WHAT THIS TASK INVOLVES: All lines holding the word "down" are to be copied from the records beneath.

TASK MATERIAL:

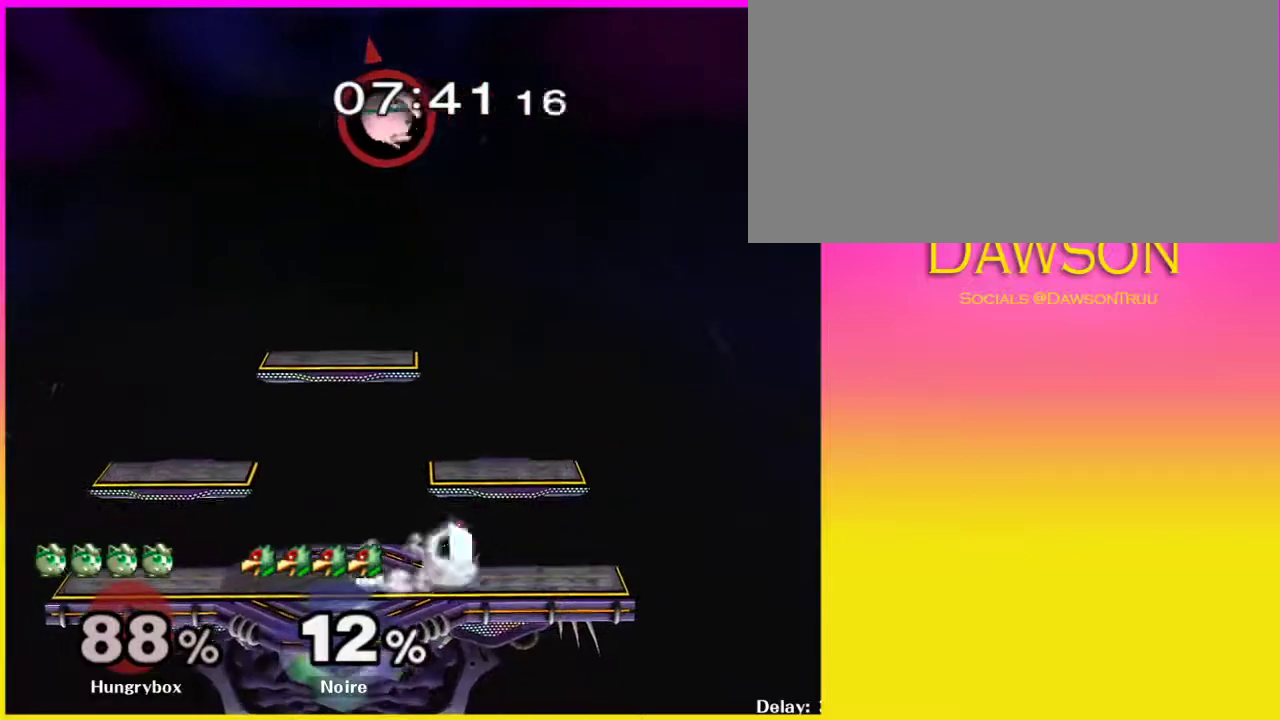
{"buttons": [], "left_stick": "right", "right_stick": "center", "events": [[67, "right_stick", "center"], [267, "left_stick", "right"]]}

--

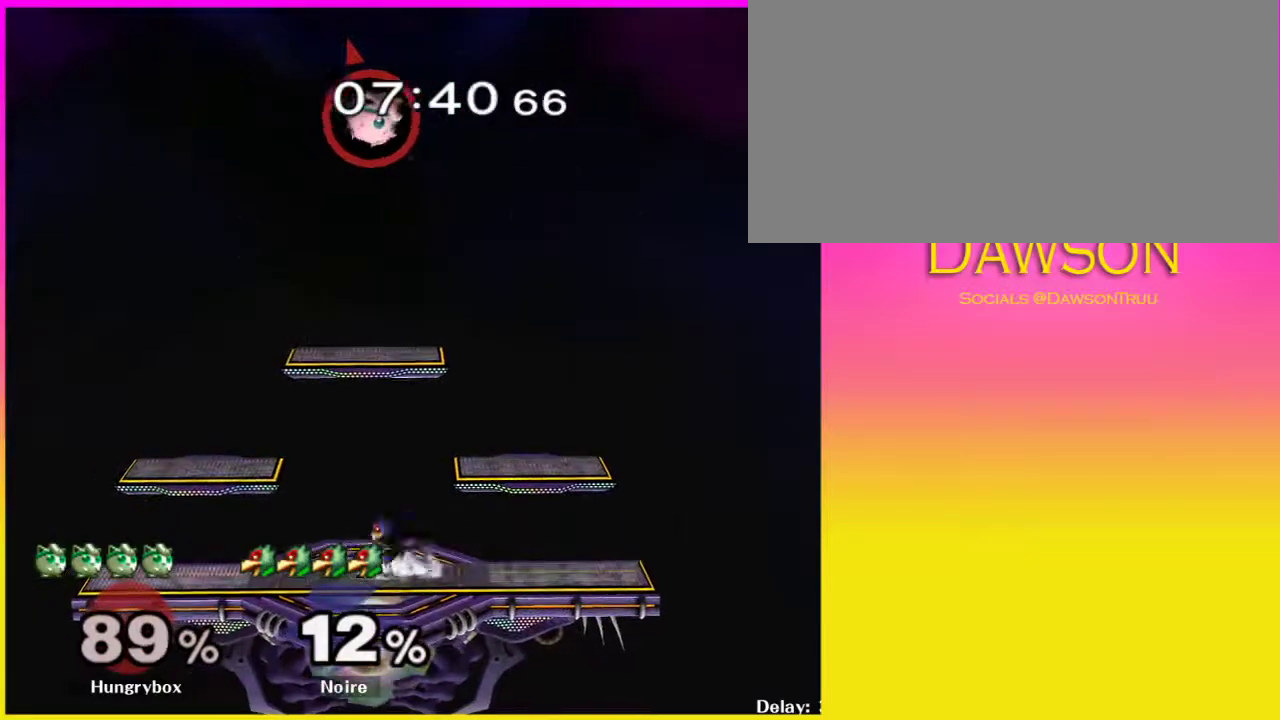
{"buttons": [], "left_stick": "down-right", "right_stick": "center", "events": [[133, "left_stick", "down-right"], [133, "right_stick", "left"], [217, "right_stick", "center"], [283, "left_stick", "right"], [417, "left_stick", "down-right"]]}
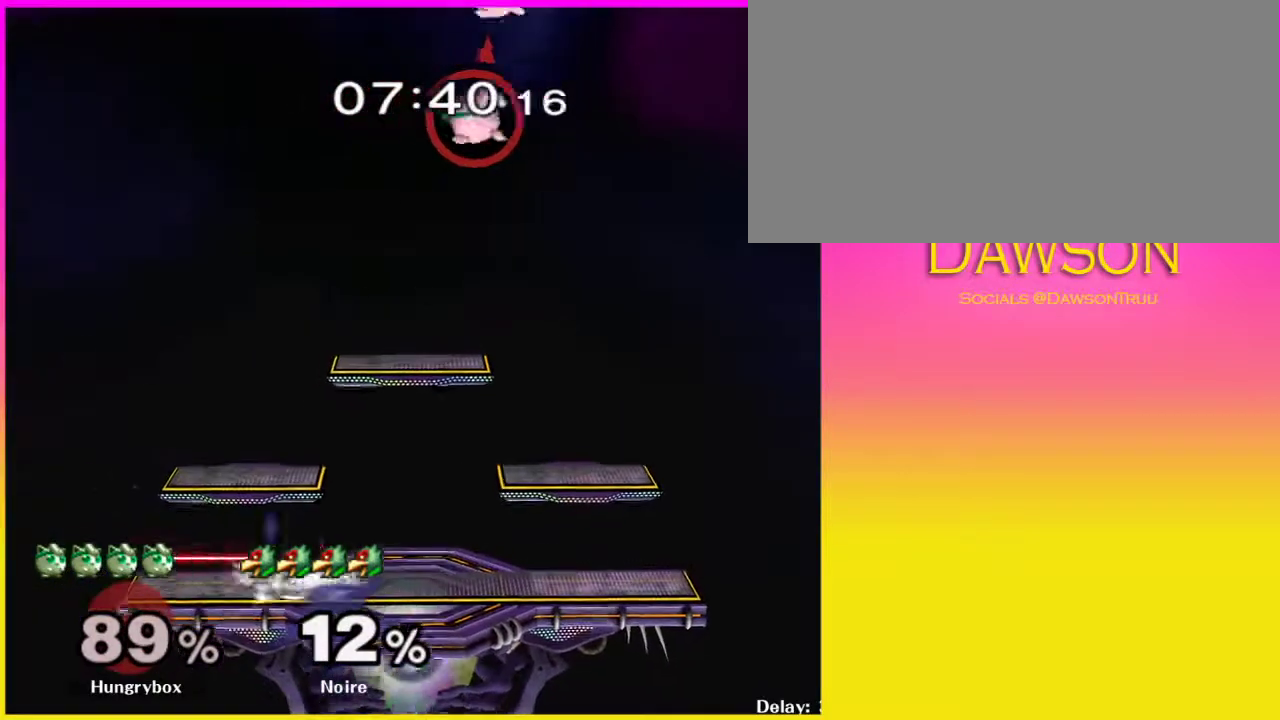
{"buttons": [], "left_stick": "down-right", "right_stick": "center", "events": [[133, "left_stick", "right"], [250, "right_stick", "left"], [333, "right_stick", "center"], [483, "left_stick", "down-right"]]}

...

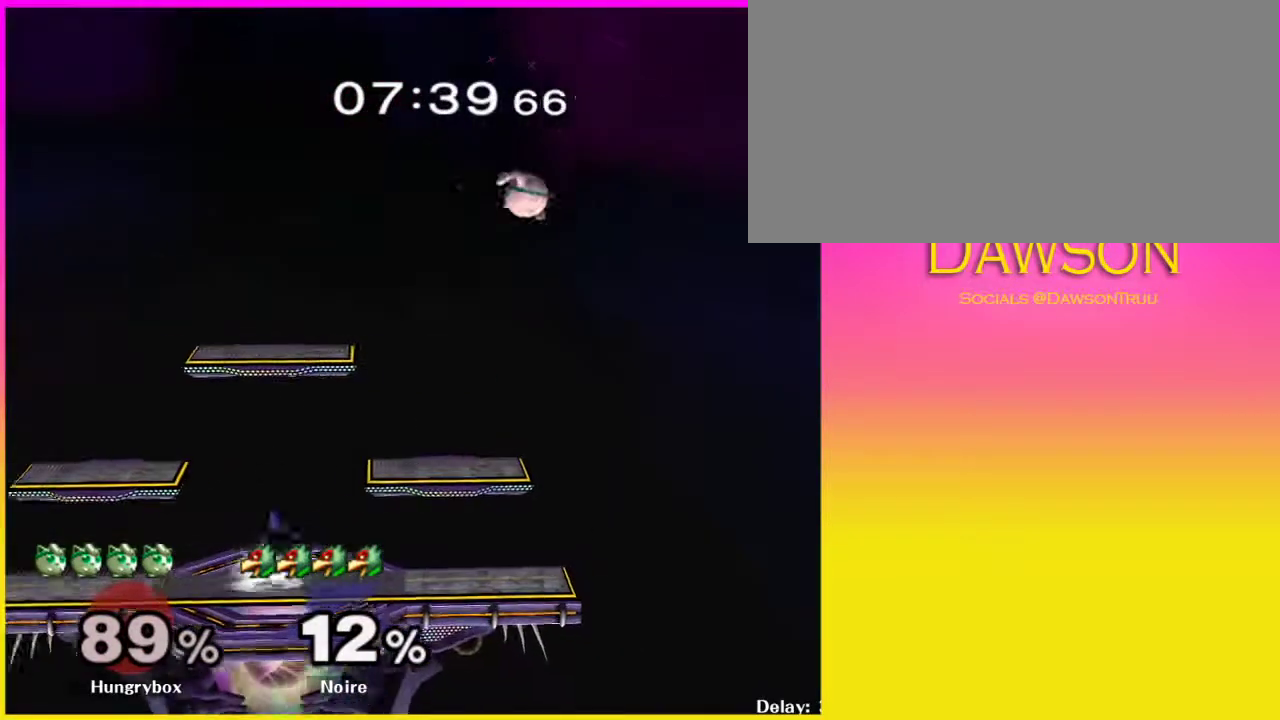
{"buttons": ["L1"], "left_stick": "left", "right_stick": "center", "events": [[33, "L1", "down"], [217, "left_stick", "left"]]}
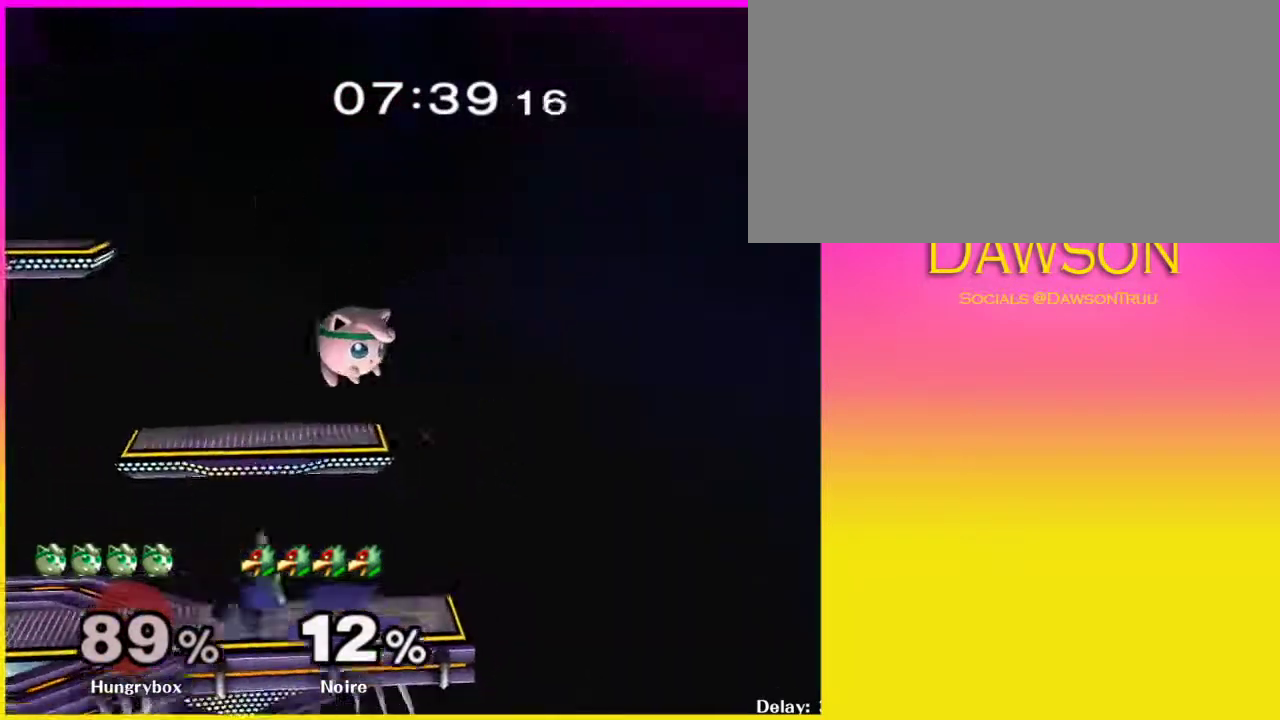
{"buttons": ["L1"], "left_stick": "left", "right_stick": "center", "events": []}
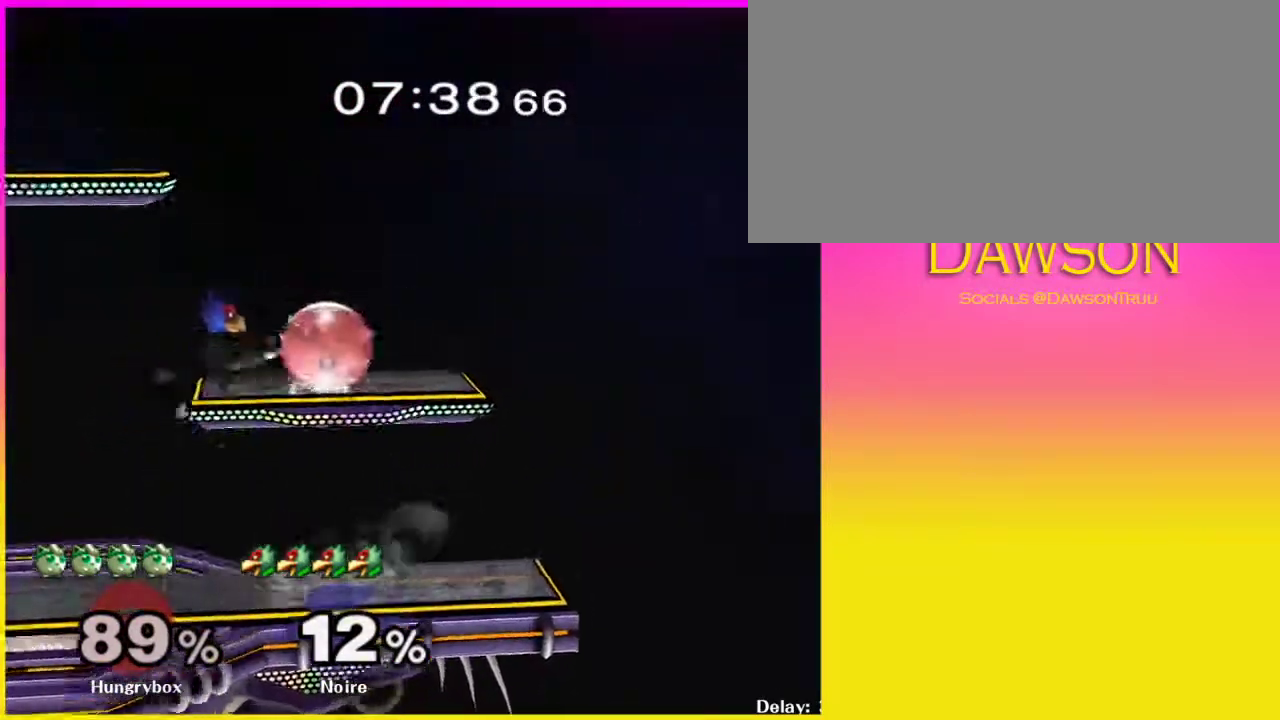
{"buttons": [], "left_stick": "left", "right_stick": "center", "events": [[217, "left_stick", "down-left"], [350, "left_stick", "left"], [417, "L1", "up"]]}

RESULT OF THE EXERCISE:
{"buttons": [], "left_stick": "down-right", "right_stick": "center", "events": [[133, "left_stick", "down-right"], [133, "right_stick", "left"], [217, "right_stick", "center"], [283, "left_stick", "right"], [417, "left_stick", "down-right"]]}
{"buttons": [], "left_stick": "down-right", "right_stick": "center", "events": [[133, "left_stick", "right"], [250, "right_stick", "left"], [333, "right_stick", "center"], [483, "left_stick", "down-right"]]}
{"buttons": ["L1"], "left_stick": "left", "right_stick": "center", "events": [[33, "L1", "down"], [217, "left_stick", "left"]]}
{"buttons": [], "left_stick": "left", "right_stick": "center", "events": [[217, "left_stick", "down-left"], [350, "left_stick", "left"], [417, "L1", "up"]]}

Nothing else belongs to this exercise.